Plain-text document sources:
# # #

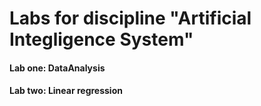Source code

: # Labs for discipline "Artificial Integligence System"

#### Lab one: DataAnalysis
#### Lab two: Linear regression
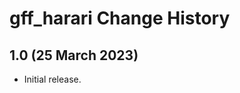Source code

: gff_harari Change History
==========================


1.0 (25 March 2023)
-----------------
* Initial release.

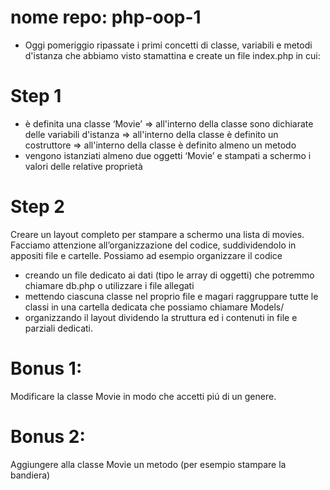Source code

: # nome repo: php-oop-1
- Oggi pomeriggio ripassate i primi concetti di classe, variabili e metodi d'istanza che abbiamo visto stamattina e create un file index.php in cui:
# Step 1
 - è definita una classe ‘Movie’
   => all'interno della classe sono dichiarate delle variabili d'istanza
   => all'interno della classe è definito un costruttore
   => all'interno della classe è definito almeno un metodo
- vengono istanziati almeno due oggetti ‘Movie’ e stampati a schermo i valori delle relative proprietà
# Step 2
Creare un layout completo per stampare a schermo una lista di movies.
Facciamo attenzione all’organizzazione del codice, suddividendolo in appositi file e cartelle. Possiamo ad esempio organizzare il codice
- creando un file dedicato ai dati (tipo le array di oggetti) che potremmo chiamare db.php o utilizzare i file allegati
- mettendo ciascuna classe nel proprio file e magari raggruppare tutte le classi in una cartella dedicata che possiamo chiamare Models/
- organizzando il layout dividendo la struttura ed i contenuti in file e parziali dedicati.
# Bonus 1:
Modificare la classe Movie in modo che accetti piú di un genere.
# Bonus 2:
Aggiungere alla classe Movie un metodo (per esempio stampare la bandiera)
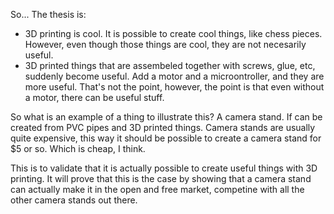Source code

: So... The thesis is:

- 3D printing is cool. It is possible to create cool things, like chess pieces. However, even though those things are cool, they are not 
necesarily useful.
- 3D printed things that are assembeled together with screws, glue, etc, suddenly become useful. Add a motor and a microontroller, 
and they are more useful. That's not the point, however, the point is that even without a motor, there can be useful stuff.

So what is an example of a thing to illustrate this? A camera stand. If can be created from PVC pipes and 3D printed things.
Camera stands are usually quite expensive, this way it should be possible to create a camera stand for $5 or so. Which is cheap, I think.

This is to validate that it is actually possible to create useful things with 3D printing. It will prove that this is the case by
showing that a camera stand can actually make it in the open and free market, competine with all the other camera stands out there.
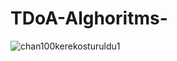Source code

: # TDoA-Alghoritms-

![chan100kerekosturuldu1](https://user-images.githubusercontent.com/110200657/230389420-ae5e68db-764d-4041-a25c-e26ea041cb34.png)

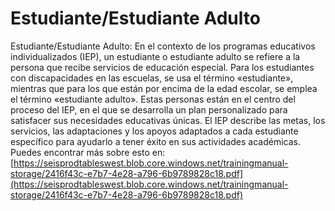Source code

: # Estudiante/Estudiante Adulto
Estudiante/Estudiante Adulto: En el contexto de los programas educativos individualizados (IEP), un estudiante o estudiante adulto se refiere a la persona que recibe servicios de educación especial. Para los estudiantes con discapacidades en las escuelas, se usa el término «estudiante», mientras que para los que están por encima de la edad escolar, se emplea el término «estudiante adulto». Estas personas están en el centro del proceso del IEP, en el que se desarrolla un plan personalizado para satisfacer sus necesidades educativas únicas. El IEP describe las metas, los servicios, las adaptaciones y los apoyos adaptados a cada estudiante específico para ayudarlo a tener éxito en sus actividades académicas.
Puedes encontrar más sobre esto en: [https://seisprodtableswest.blob.core.windows.net/trainingmanual-storage/2416f43c-e7b7-4e28-a796-6b9789828c18.pdf](https://seisprodtableswest.blob.core.windows.net/trainingmanual-storage/2416f43c-e7b7-4e28-a796-6b9789828c18.pdf)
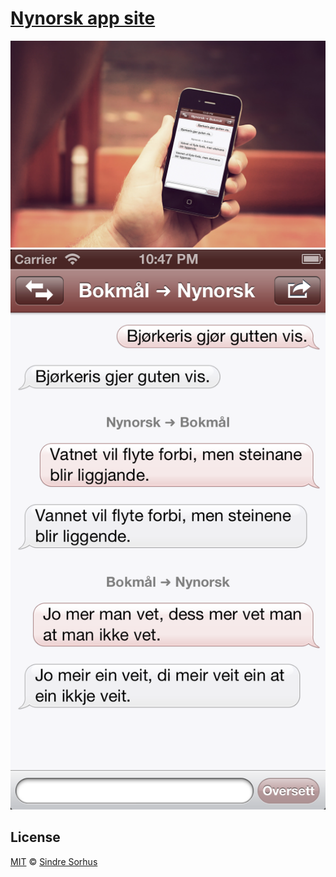 # [Nynorsk app site](http://sindresorhus.com/nynorskapp)

[![screenshot](bg.jpg)](http://sindresorhus.com/nynorskapp)
[![screenshot](screenshot.png)](http://sindresorhus.com/nynorskapp)


## License

[MIT](http://opensource.org/licenses/MIT) © [Sindre Sorhus](http://sindresorhus.com)
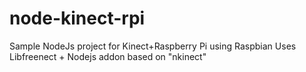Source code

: # node-kinect-rpi
Sample NodeJs project for Kinect+Raspberry Pi using Raspbian
Uses Libfreenect + Nodejs addon based on "nkinect"
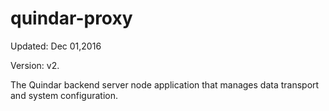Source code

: # quindar-proxy

Updated: Dec 01,2016

Version: v2.

The Quindar backend server node application that manages data transport and system configuration.
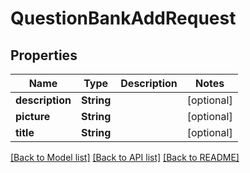 # QuestionBankAddRequest

## Properties
Name | Type | Description | Notes
------------ | ------------- | ------------- | -------------
**description** | **String** |  | [optional] 
**picture** | **String** |  | [optional] 
**title** | **String** |  | [optional] 

[[Back to Model list]](../README.md#documentation-for-models) [[Back to API list]](../README.md#documentation-for-api-endpoints) [[Back to README]](../README.md)


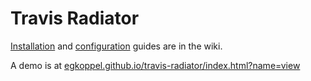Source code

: # Travis Radiator
[Installation](https://github.com/egkoppel/travis-radiator/wiki/Installation) and [configuration](https://github.com/egkoppel/travis-radiator/wiki/Configuration) guides are in the wiki.

A demo is at [egkoppel.github.io/travis-radiator/index.html?name=view](http://egkoppel.github.io/travis-radiator/index.html?name=view)

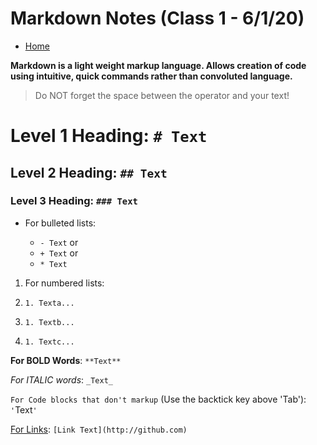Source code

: # Markdown Notes (Class 1 - 6/1/20)
- [Home](https://micgreene.github.io/learning-journal/)

**Markdown is a light weight markup language. Allows creation of code using intuitive, quick commands rather than convoluted language.**

>Do NOT forget the space between the operator and your text!

# Level 1 Heading: `# Text`
## Level 2 Heading: `## Text`
### Level 3 Heading: `### Text`

- For bulleted lists:

  - `- Text` or
  
  + `+ Text` or
  
  * `* Text`
  
1. For numbered lists: 

1. `1. Texta...` 

1. `1. Textb...` 

1. `1. Textc...`

**For BOLD Words**: `**Text**`

_For ITALIC words_: `_Text_`

`For Code blocks that don't markup` (Use the backtick key above 'Tab'): `'`Text`'`


[For Links](https://micgreene.github.io/learning-journal/): `[Link Text](http://github.com)`

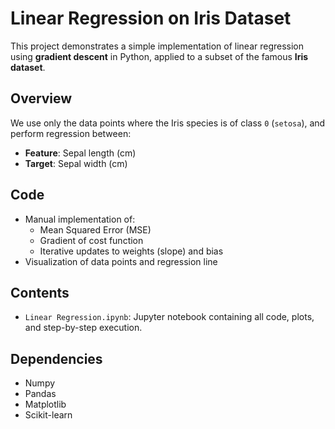 # Linear Regression on Iris Dataset

This project demonstrates a simple implementation of linear regression using **gradient descent** in Python, applied to a subset of the famous **Iris dataset**.

## Overview

We use only the data points where the Iris species is of class `0` (`setosa`), and perform regression between:
- **Feature**: Sepal length (cm)
- **Target**: Sepal width (cm)

## Code

- Manual implementation of:
  - Mean Squared Error (MSE)
  - Gradient of cost function
  - Iterative updates to weights (slope) and bias
- Visualization of data points and regression line

## Contents

- `Linear Regression.ipynb`: Jupyter notebook containing all code, plots, and step-by-step execution.

## Dependencies

- Numpy
- Pandas
- Matplotlib
- Scikit-learn
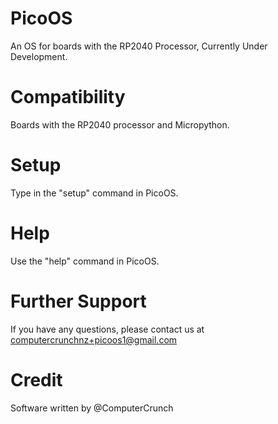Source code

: # PicoOS
An OS for boards with the RP2040 Processor, Currently Under Development.

# Compatibility
Boards with the RP2040 processor and Micropython.

# Setup
Type in the "setup" command in PicoOS.

# Help
Use the "help" command in PicoOS.

# Further Support
If you have any questions, please contact us at computercrunchnz+picoos1@gmail.com

# Credit
Software written by @ComputerCrunch
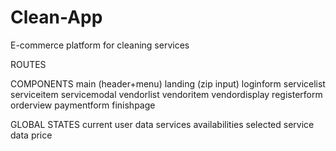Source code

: # Clean-App
E-commerce platform for cleaning services

ROUTES
<Router history={hashHistory} >
        <Route path='/' component={App} >
          <IndexRoute path='main' component={Main} >
            <IndexRoute path='zip' component={Landing} />
            <Route path='login' component={LoginForm} />
            <Route path='register' component={CheckoutForm} />
            <Route path='payment' component={PaymentForm} />
            <Route path='finished' component={FinishPage} />
          </IndexRoute>
          <Route path='cart' component={ServicesMenu} />
          <Route path='availability' component={VendorList} />
          <Route path='vendor-details' component={VendorDisplay} />
        </Route>
      </Router>

COMPONENTS
main (header+menu)
landing (zip input)
loginform
servicelist
serviceitem
servicemodal
vendorlist
vendoritem
vendordisplay
registerform
orderview
paymentform
finishpage


GLOBAL STATES
current user data
services
availabilities
selected service data
price
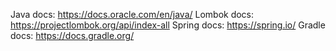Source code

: Java docs:
https://docs.oracle.com/en/java/
Lombok docs:
https://projectlombok.org/api/index-all
Spring docs:
https://spring.io/
Gradle docs:
https://docs.gradle.org/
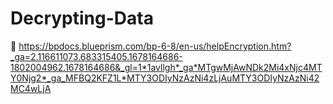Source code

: # Decrypting-Data 
🤫
https://bpdocs.blueprism.com/bp-6-8/en-us/helpEncryption.htm?_ga=2.116611073.683315405.1678164686-1802004962.1678164686&_gl=1*1avllgh*_ga*MTgwMjAwNDk2Mi4xNjc4MTY0Njg2*_ga_MFBQ2KFZ1L*MTY3ODIyNzAzNi4zLjAuMTY3ODIyNzAzNi42MC4wLjA
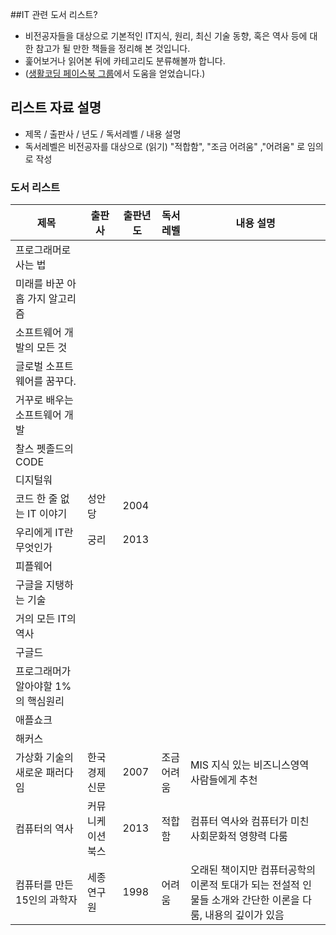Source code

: ##IT 관련 도서 리스트?
* 비전공자들을 대상으로 기본적인 IT지식, 원리, 최신 기술 동향, 혹은 역사 등에 대한 참고가 될 만한 책들을 정리해 본 것입니다.
* 훑어보거나 읽어본 뒤에 카테고리도 분류해볼까 합니다. 
* ([생활코딩 페이스북 그룹](https://www.facebook.com/groups/codingeverybody)에서 도움을 얻었습니다.)

## 리스트 자료 설명
* 제목 / 출판사 / 년도 / 독서레벨 / 내용 설명
* 독서레벨은 비전공자를 대상으로 (읽기) "적합함", "조금 어려움" ,"어려움" 로 임의로 작성

### 도서 리스트
제목 | 출판사 | 출판년도 | 독서레벨 | 내용 설명
--- | --- | --- | --- | ---
프로그래머로 사는 법 | | | |
미래를 바꾼 아홉 가지 알고리즘  | | | |
소프트웨어 개발의 모든 것 | | | |
글로벌 소프트웨어를 꿈꾸다. | | | |
거꾸로 배우는 소프트웨어 개발 | | | |
찰스 펫졸드의 CODE | | | |
디지털워 | | | |
코드 한 줄 없는 IT 이야기 | 성안당 | 2004 | |
우리에게 IT란 무엇인가 | 궁리 | 2013 | |
피플웨어 | | | |
구글을 지탱하는 기술 | | | |
거의 모든 IT의 역사 | | | |
구글드 | | | |
프로그래머가 알아야할 1%의 핵심원리 | | | |
애플쇼크 | | | |
해커스 | | | |
가상화 기술의 새로운 패러다임 | 한국경제신문 | 2007 | 조금 어려움 | MIS 지식 있는 비즈니스영역 사람들에게 추천
컴퓨터의 역사 | 커뮤니케이션북스 | 2013 | 적합함 | 컴퓨터 역사와 컴퓨터가 미친 사회문화적 영향력 다룸
컴퓨터를 만든 15인의 과학자 | 세종연구원 | 1998 | 어려움 | 오래된 책이지만 컴퓨터공학의 이론적 토대가 되는 전설적 인물들 소개와 간단한 이론을 다룸, 내용의 깊이가 있음 

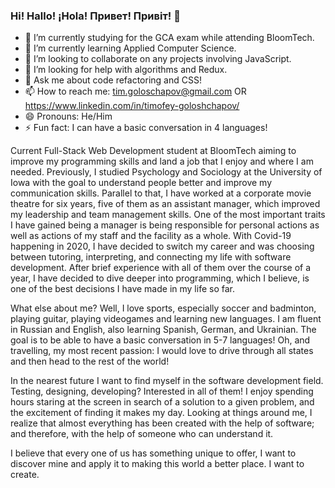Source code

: ### Hi! Hallo! ¡Hola! Привет! Привіт!  👋


- 🔭 I’m currently studying for the GCA exam while attending BloomTech.
- 🌱 I’m currently learning Applied Computer Science.
- 👯 I’m looking to collaborate on any projects involving JavaScript.
- 🤔 I’m looking for help with algorithms and Redux.
- 💬 Ask me about code refactoring and CSS!
- 📫 How to reach me: tim.goloschapov@gmail.com OR https://www.linkedin.com/in/timofey-goloshchapov/ 
- 😄 Pronouns: He/Him
- ⚡ Fun fact: I can have a basic conversation in 4 languages!

Current Full-Stack Web Development student at BloomTech aiming to improve my programming skills and land a job that I enjoy and where I am needed. Previously, I studied Psychology and Sociology at the University of Iowa with the goal to understand people better and improve my communication skills. Parallel to that, I have worked at a corporate movie theatre for six years, five of them as an assistant manager, which improved my leadership and team management skills. One of the most important traits I have gained being a manager is being responsible for personal actions as well as actions of my staff and the facility as a whole. With Covid-19 happening in 2020, I have decided to switch my career and was choosing between tutoring, interpreting, and connecting my life with software development. After brief experience with all of them over the course of a year, I have decided to dive deeper into programming, which I believe, is one of the best decisions I have made in my life so far. 

What else about me? Well, I love sports, especially soccer and badminton, playing guitar, playing videogames and learning new languages. I am fluent in Russian and English, also learning Spanish, German, and Ukrainian. The goal is to be able to have a basic conversation in 5-7 languages! Oh, and travelling, my most recent passion: I would love to drive through all states and then head to the rest of the world!

In the nearest future I want to find myself in the software development field. Testing, designing, developing? Interested in all of them! I enjoy spending hours staring at the screen in search of a solution to a given problem, and the excitement of finding it makes my day. Looking at things around me, I realize that almost everything has been created with the help of software; and therefore, with the help of someone who can understand it. 

I believe that every one of us has something unique to offer, I want to discover mine and apply it to making this world a better place. I want to create. 

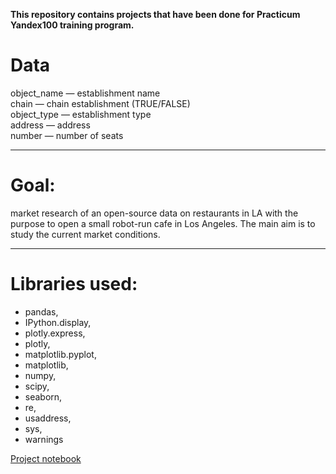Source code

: **This repository contains projects that have been done for Practicum Yandex100 training program.**

# Data

object_name — establishment name <br>
chain — chain establishment (TRUE/FALSE)<br>
object_type — establishment type<br>
address — address<br>
number — number of seats<br>
____

# Goal:
market research of an open-source data on restaurants in LA with the purpose to open a small robot-run cafe in Los Angeles.
The main aim is to study the current market conditions.
____

# Libraries used:
- pandas, 
- IPython.display, 
- plotly.express, 
- plotly, 
- matplotlib.pyplot, 
- matplotlib, 
- numpy, 
- scipy, 
- seaborn, 
- re, 
- usaddress, 
- sys, 
- warnings<br>

[Project notebook](https://ulfsky.github.io/restaurant_market_analysis/restaurant_market_analysis.html)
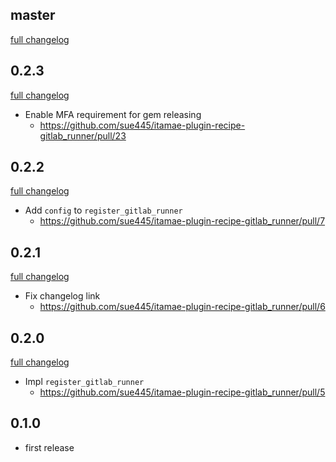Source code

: ## master
[full changelog](https://github.com/sue445/itamae-plugin-recipe-gitlab_runner/compare/v0.2.3...master)

## 0.2.3
[full changelog](https://github.com/sue445/itamae-plugin-recipe-gitlab_runner/compare/v0.2.2...v0.2.3)

* Enable MFA requirement for gem releasing
  * https://github.com/sue445/itamae-plugin-recipe-gitlab_runner/pull/23

## 0.2.2
[full changelog](https://github.com/sue445/itamae-plugin-recipe-gitlab_runner/compare/v0.2.1...v0.2.2)

* Add `config` to `register_gitlab_runner`
  * https://github.com/sue445/itamae-plugin-recipe-gitlab_runner/pull/7

## 0.2.1
[full changelog](https://github.com/sue445/itamae-plugin-recipe-gitlab_runner/compare/v0.2.0...v0.2.1)

* Fix changelog link 
  * https://github.com/sue445/itamae-plugin-recipe-gitlab_runner/pull/6

## 0.2.0
[full changelog](https://github.com/sue445/itamae-plugin-recipe-gitlab_runner/compare/v0.1.0...v0.2.0)

* Impl `register_gitlab_runner`
  * https://github.com/sue445/itamae-plugin-recipe-gitlab_runner/pull/5

## 0.1.0
* first release
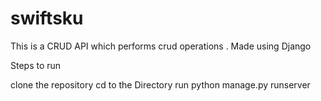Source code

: # swiftsku
This is a CRUD API which performs crud operations .
Made using Django

Steps to run

clone the repository 
cd to the Directory
run python manage.py runserver 
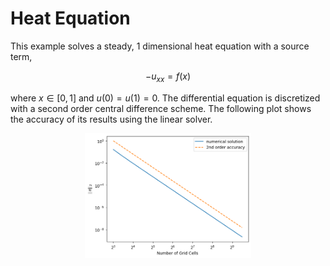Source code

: # Heat Equation

This example solves a steady, 1 dimensional heat equation with a
source term,

$$ -u_{xx} = f(x) $$

where $x \in \left[0, 1\right]$ and $u(0) = u(1) = 0$. The
differential equation is discretized with a second order central
difference scheme.  The following plot shows the accuracy of its
results using the linear solver.

<p align="center">
<img src="../../plots/accuracy_linear/results_2nd_order.png" height="200">
</p>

# # #

◆ **Problem**: Say again, exactly, only those lines of the records that run from the start through the line with "Facciamo attenzione all’organizzazione". Pictures are to be skipped.

◆ **Exercise output**:
Source code

: # Labs for discipline "Artificial Integligence System"

#### Lab one: DataAnalysis
#### Lab two: Linear regression
Source code

: gff_harari Change History
==========================


1.0 (25 March 2023)
-----------------
* Initial release.

Source code

: # nome repo: php-oop-1
- Oggi pomeriggio ripassate i primi concetti di classe, variabili e metodi d'istanza che abbiamo visto stamattina e create un file index.php in cui:
# Step 1
 - è definita una classe ‘Movie’
   => all'interno della classe sono dichiarate delle variabili d'istanza
   => all'interno della classe è definito un costruttore
   => all'interno della classe è definito almeno un metodo
- vengono istanziati almeno due oggetti ‘Movie’ e stampati a schermo i valori delle relative proprietà
# Step 2
Creare un layout completo per stampare a schermo una lista di movies.
Facciamo attenzione all’organizzazione del codice, suddividendolo in appositi file e cartelle. Possiamo ad esempio organizzare il codice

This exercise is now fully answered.